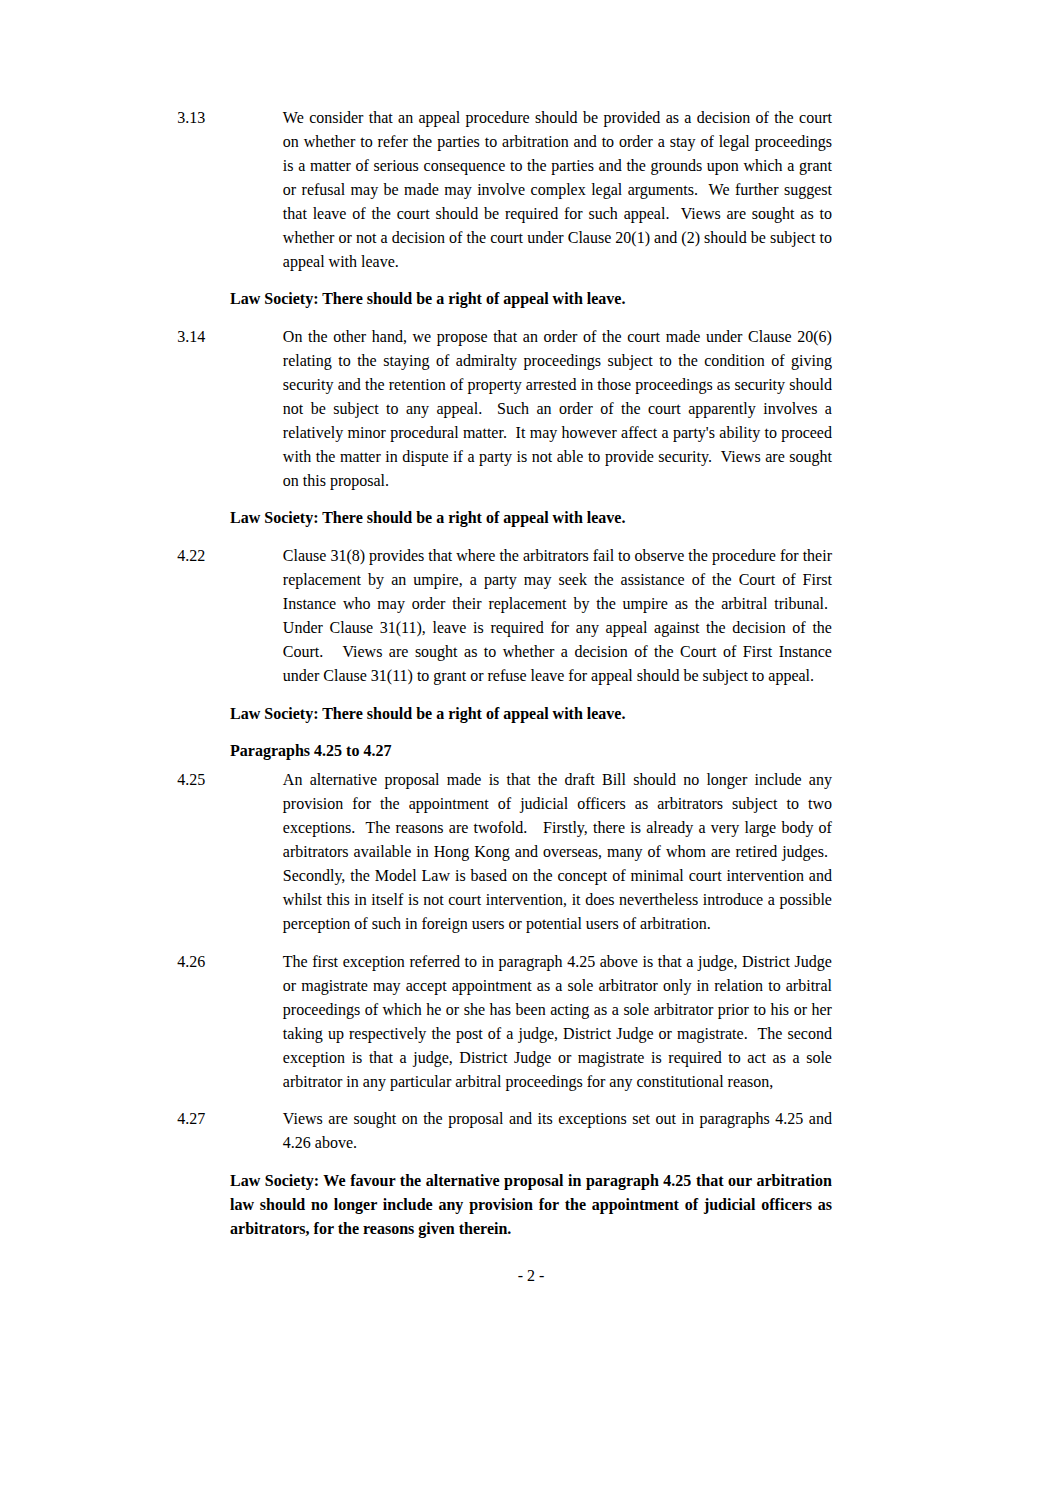3.13 We consider that an appeal procedure should be provided as a decision of the court on whether to refer the parties to arbitration and to order a stay of legal proceedings is a matter of serious consequence to the parties and the grounds upon which a grant or refusal may be made may involve complex legal arguments. We further suggest that leave of the court should be required for such appeal. Views are sought as to whether or not a decision of the court under Clause 20(1) and (2) should be subject to appeal with leave.
Law Society: There should be a right of appeal with leave.
3.14 On the other hand, we propose that an order of the court made under Clause 20(6) relating to the staying of admiralty proceedings subject to the condition of giving security and the retention of property arrested in those proceedings as security should not be subject to any appeal. Such an order of the court apparently involves a relatively minor procedural matter. It may however affect a party's ability to proceed with the matter in dispute if a party is not able to provide security. Views are sought on this proposal.
Law Society: There should be a right of appeal with leave.
4.22 Clause 31(8) provides that where the arbitrators fail to observe the procedure for their replacement by an umpire, a party may seek the assistance of the Court of First Instance who may order their replacement by the umpire as the arbitral tribunal. Under Clause 31(11), leave is required for any appeal against the decision of the Court. Views are sought as to whether a decision of the Court of First Instance under Clause 31(11) to grant or refuse leave for appeal should be subject to appeal.
Law Society: There should be a right of appeal with leave.
Paragraphs 4.25 to 4.27
4.25 An alternative proposal made is that the draft Bill should no longer include any provision for the appointment of judicial officers as arbitrators subject to two exceptions. The reasons are twofold. Firstly, there is already a very large body of arbitrators available in Hong Kong and overseas, many of whom are retired judges. Secondly, the Model Law is based on the concept of minimal court intervention and whilst this in itself is not court intervention, it does nevertheless introduce a possible perception of such in foreign users or potential users of arbitration.
4.26 The first exception referred to in paragraph 4.25 above is that a judge, District Judge or magistrate may accept appointment as a sole arbitrator only in relation to arbitral proceedings of which he or she has been acting as a sole arbitrator prior to his or her taking up respectively the post of a judge, District Judge or magistrate. The second exception is that a judge, District Judge or magistrate is required to act as a sole arbitrator in any particular arbitral proceedings for any constitutional reason,
4.27 Views are sought on the proposal and its exceptions set out in paragraphs 4.25 and 4.26 above.
Law Society: We favour the alternative proposal in paragraph 4.25 that our arbitration law should no longer include any provision for the appointment of judicial officers as arbitrators, for the reasons given therein.
- 2 -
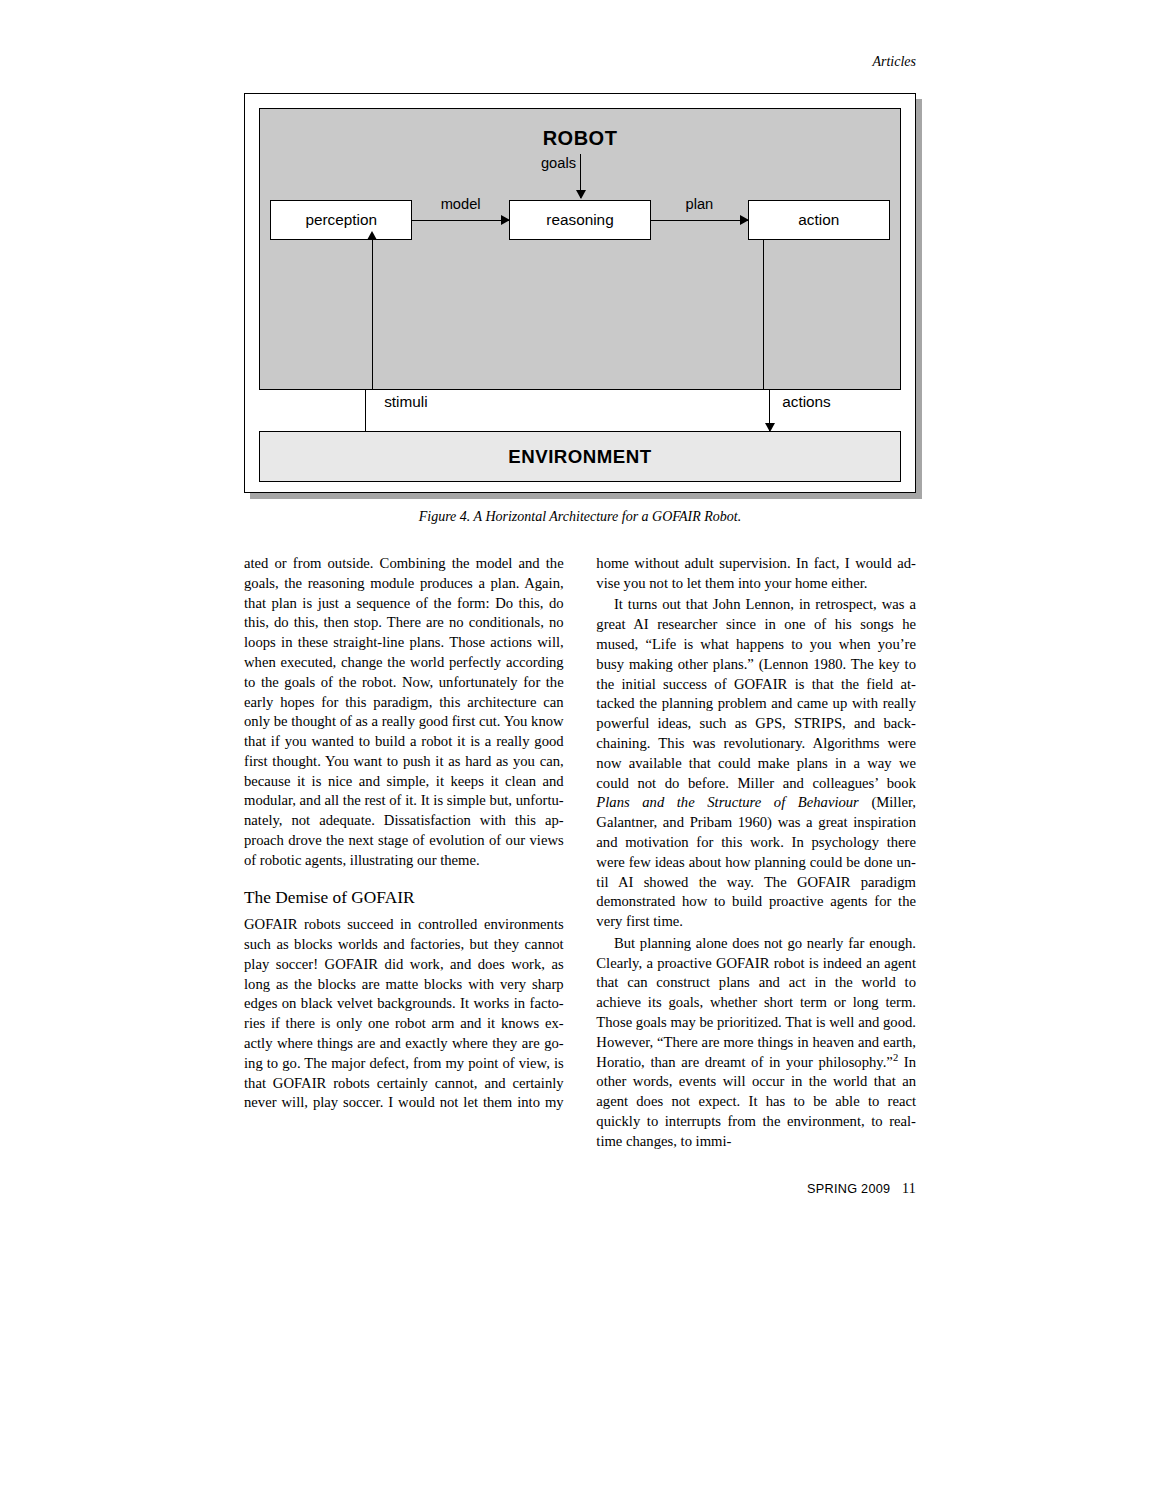Articles
ROBOT
goals
perception
model
reasoning
plan
action
stimuli actions
ENVIRONMENT
Figure 4. A Horizontal Architecture for a GOFAIR Robot.
ated or from outside. Combining the model and the goals, the reasoning module produces a plan. Again, that plan is just a sequence of the form: Do this, do this, do this, then stop. There are no conditionals, no loops in these straight-line plans. Those actions will, when executed, change the world perfectly according to the goals of the robot. Now, unfortunately for the early hopes for this paradigm, this architecture can only be thought of as a really good first cut. You know that if you wanted to build a robot it is a really good first thought. You want to push it as hard as you can, because it is nice and simple, it keeps it clean and modular, and all the rest of it. It is simple but, unfortunately, not adequate. Dissatisfaction with this approach drove the next stage of evolution of our views of robotic agents, illustrating our theme.
The Demise of GOFAIR
GOFAIR robots succeed in controlled environments such as blocks worlds and factories, but they cannot play soccer! GOFAIR did work, and does work, as long as the blocks are matte blocks with very sharp edges on black velvet backgrounds. It works in factories if there is only one robot arm and it knows exactly where things are and exactly where they are going to go. The major defect, from my point of view, is that GOFAIR robots certainly cannot, and certainly never will, play soccer. I would not let them into my home without adult supervision. In fact, I would advise you not to let them into your home either.
It turns out that John Lennon, in retrospect, was a great AI researcher since in one of his songs he mused, “Life is what happens to you when you’re busy making other plans.” (Lennon 1980. The key to the initial success of GOFAIR is that the field attacked the planning problem and came up with really powerful ideas, such as GPS, STRIPS, and back-chaining. This was revolutionary. Algorithms were now available that could make plans in a way we could not do before. Miller and colleagues’ book Plans and the Structure of Behaviour (Miller, Galantner, and Pribam 1960) was a great inspiration and motivation for this work. In psychology there were few ideas about how planning could be done until AI showed the way. The GOFAIR paradigm demonstrated how to build proactive agents for the very first time.
But planning alone does not go nearly far enough. Clearly, a proactive GOFAIR robot is indeed an agent that can construct plans and act in the world to achieve its goals, whether short term or long term. Those goals may be prioritized. That is well and good. However, “There are more things in heaven and earth, Horatio, than are dreamt of in your philosophy.”2 In other words, events will occur in the world that an agent does not expect. It has to be able to react quickly to interrupts from the environment, to real-time changes, to immi-
SPRING 2009 11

**Assigned task**
Make a copy of each line in the records above that has the word "judicial".

**Result for this task**
4.25 An alternative proposal made is that the draft Bill should no longer include any provision for the appointment of judicial officers as arbitrators subject to two exceptions. The reasons are twofold. Firstly, there is already a very large body of arbitrators available in Hong Kong and overseas, many of whom are retired judges. Secondly, the Model Law is based on the concept of minimal court intervention and whilst this in itself is not court intervention, it does nevertheless introduce a possible perception of such in foreign users or potential users of arbitration.
Law Society: We favour the alternative proposal in paragraph 4.25 that our arbitration law should no longer include any provision for the appointment of judicial officers as arbitrators, for the reasons given therein.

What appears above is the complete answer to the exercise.